About 3,000 striking employees of Marriott International have returned to work after reaching new labor agreements with the Maryland-based hospitality company in several American cities, but about 5,000 are still walking the picket lines.

Hundreds of Unite Here Local 26 members in Boston were expected to return to work on Nov. 21 just in time for the Thanksgiving travel rush after they voted four days earlier to ratify the company’s latest contract offer, according to the Boston Globe. Union leaders declined to discuss details of the new pact because of ongoing strikes in other cities.

“We have taken a tremendous step forward in the direction of one job being enough for hotel workers in this city,” Local 26 President Brian Lang said.

Marriott employees in Boston, Detroit, Oakland, San Diego, San Francisco, San Jose and Hawaii walked off the job in October seeking better wages, rules protecting them from sexual harassment and protections from being replaced by technology.
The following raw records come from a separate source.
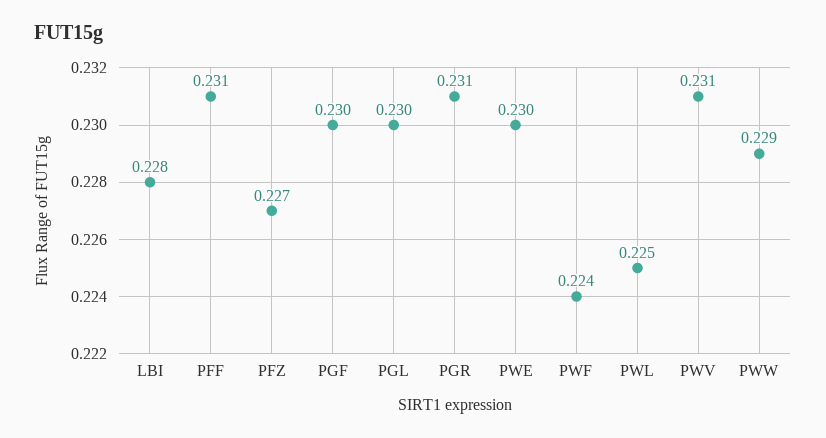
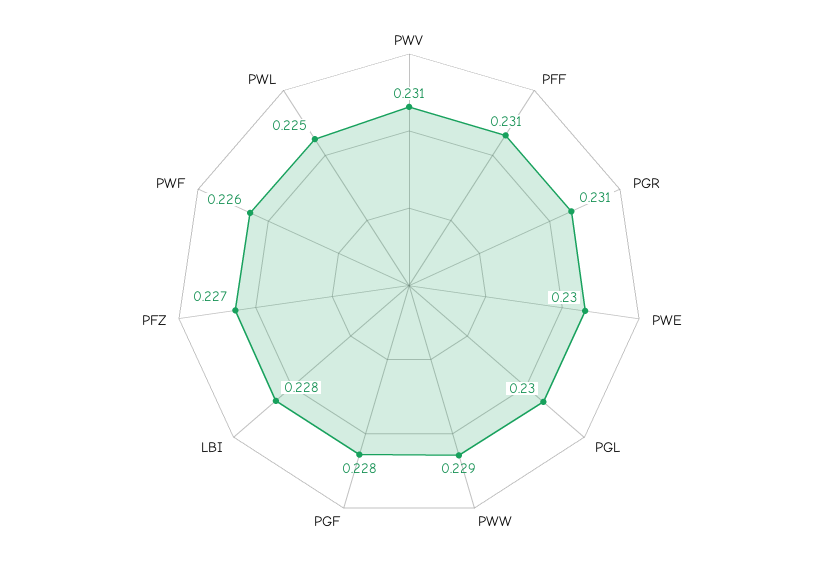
  {
    "LBI": 0.228,
    "PFF": 0.231,
    "PFZ": 0.227,
-   "PGF": 0.23,
+   "PGF": 0.228,
    "PGL": 0.23,
    "PGR": 0.231,
    "PWE": 0.23,
-   "PWF": 0.224,
+   "PWF": 0.226,
    "PWL": 0.225,
    "PWV": 0.231,
    "PWW": 0.229
  }

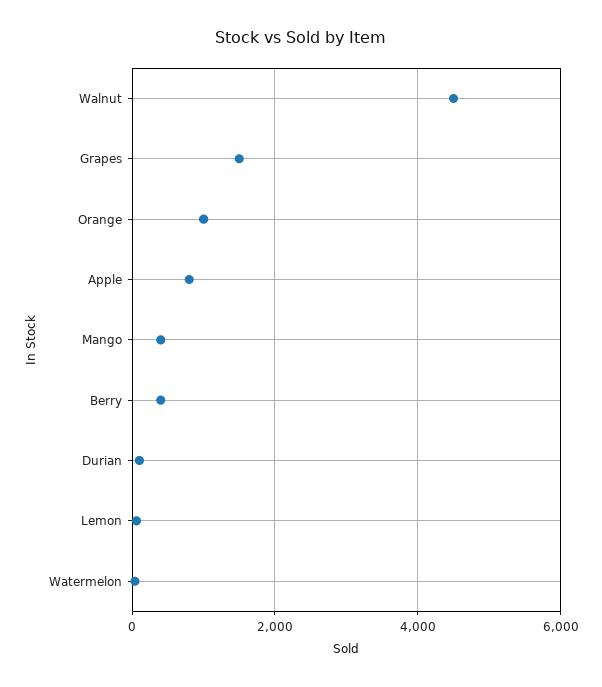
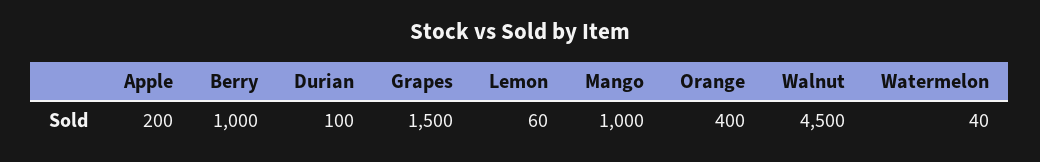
  {
    "Walnut": 4500,
    "Grapes": 1500,
-   "Orange": 1000,
+   "Orange": 400,
-   "Apple": 800,
+   "Apple": 200,
-   "Mango": 400,
+   "Mango": 1000,
-   "Berry": 400,
+   "Berry": 1000,
    "Durian": 100,
    "Lemon": 60,
    "Watermelon": 40
  }

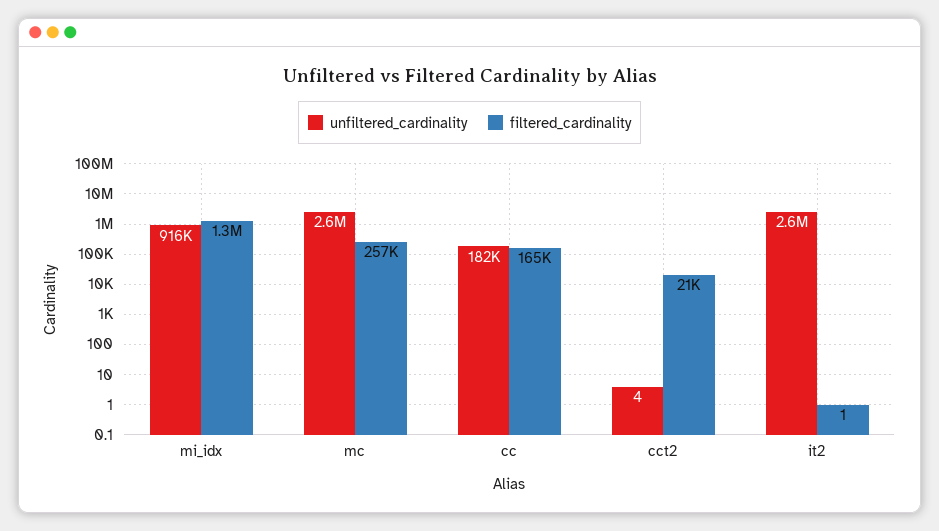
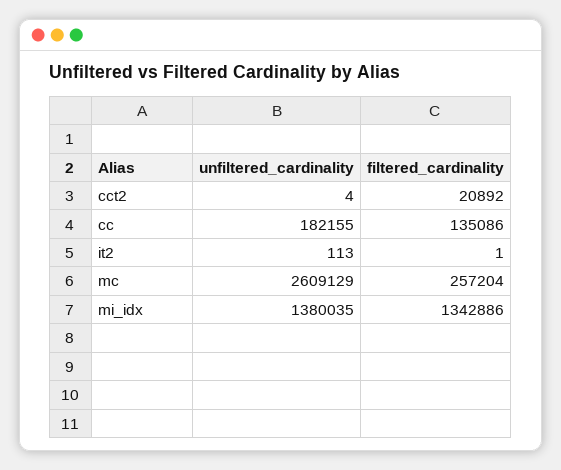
  {
    "unfiltered_cardinality": {
-     "mi_idx": 916000,
+     "mi_idx": 1380035,
      "mc": 2609129,
      "cc": 182155,
      "cct2": 4,
-     "it2": 2600000
+     "it2": 113
    },
    "filtered_cardinality": {
      "mi_idx": 1342886,
      "mc": 257204,
-     "cc": 165000,
+     "cc": 135086,
      "cct2": 20892,
      "it2": 1
    }
  }

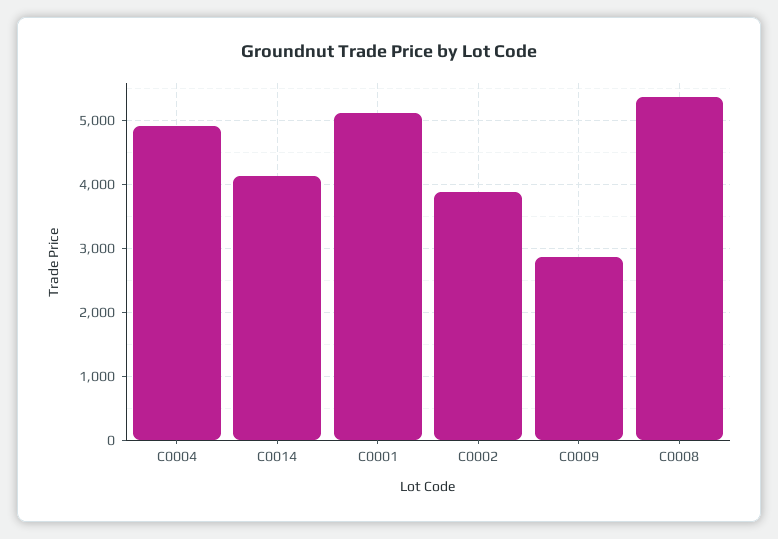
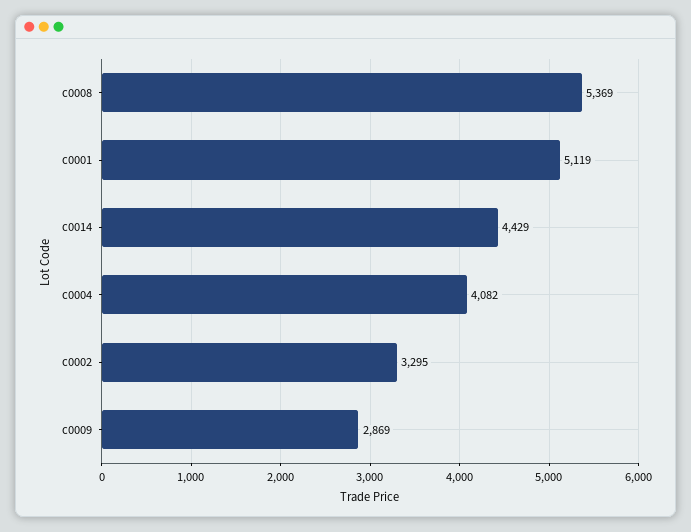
  {
-   "C0004": 4900,
+   "C0004": 4082,
-   "C0014": 4100,
+   "C0014": 4429,
    "C0001": 5119,
-   "C0002": 3900,
+   "C0002": 3295,
    "C0009": 2869,
    "C0008": 5369
  }

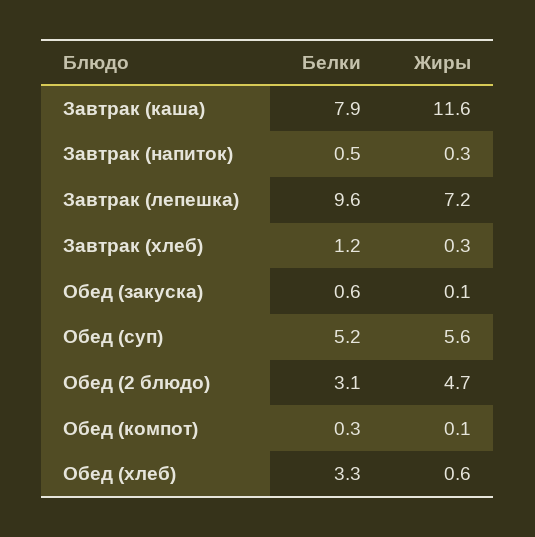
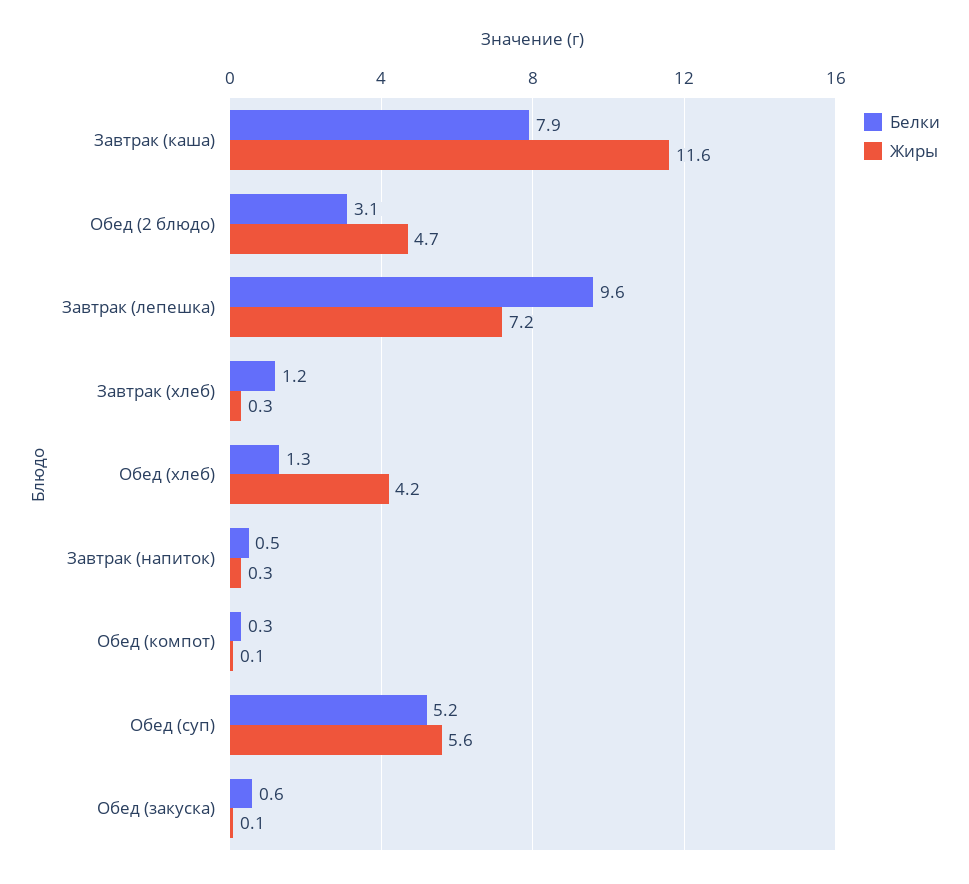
  {
    "Белки": {
      "Завтрак (каша)": 7.9,
      "Завтрак (напиток)": 0.5,
      "Завтрак (лепешка)": 9.6,
      "Завтрак (хлеб)": 1.2,
      "Обед (закуска)": 0.6,
      "Обед (суп)": 5.2,
      "Обед (2 блюдо)": 3.1,
      "Обед (компот)": 0.3,
-     "Обед (хлеб)": 3.3
+     "Обед (хлеб)": 1.3
    },
    "Жиры": {
      "Завтрак (каша)": 11.6,
      "Завтрак (напиток)": 0.3,
      "Завтрак (лепешка)": 7.2,
      "Завтрак (хлеб)": 0.3,
      "Обед (закуска)": 0.1,
      "Обед (суп)": 5.6,
      "Обед (2 блюдо)": 4.7,
      "Обед (компот)": 0.1,
-     "Обед (хлеб)": 0.6
+     "Обед (хлеб)": 4.2
    }
  }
Workers have also complained that an employee credit union run by company executives pummels them with abnormally high banking fees.

“Today’s agreement provides historic job security protections along with a wage and benefits package that significantly raises the standard for hotel workers struggling to survive in one of the most expensive cities in the U.S.,” Unite Here stated in a Nov. 17 news release.

Boston’s mayor and the Massachusetts governor refused to cross the picket lines, the union said, while the City Council passed a resolution urging city employees not to patronize hotels where workers were on strike.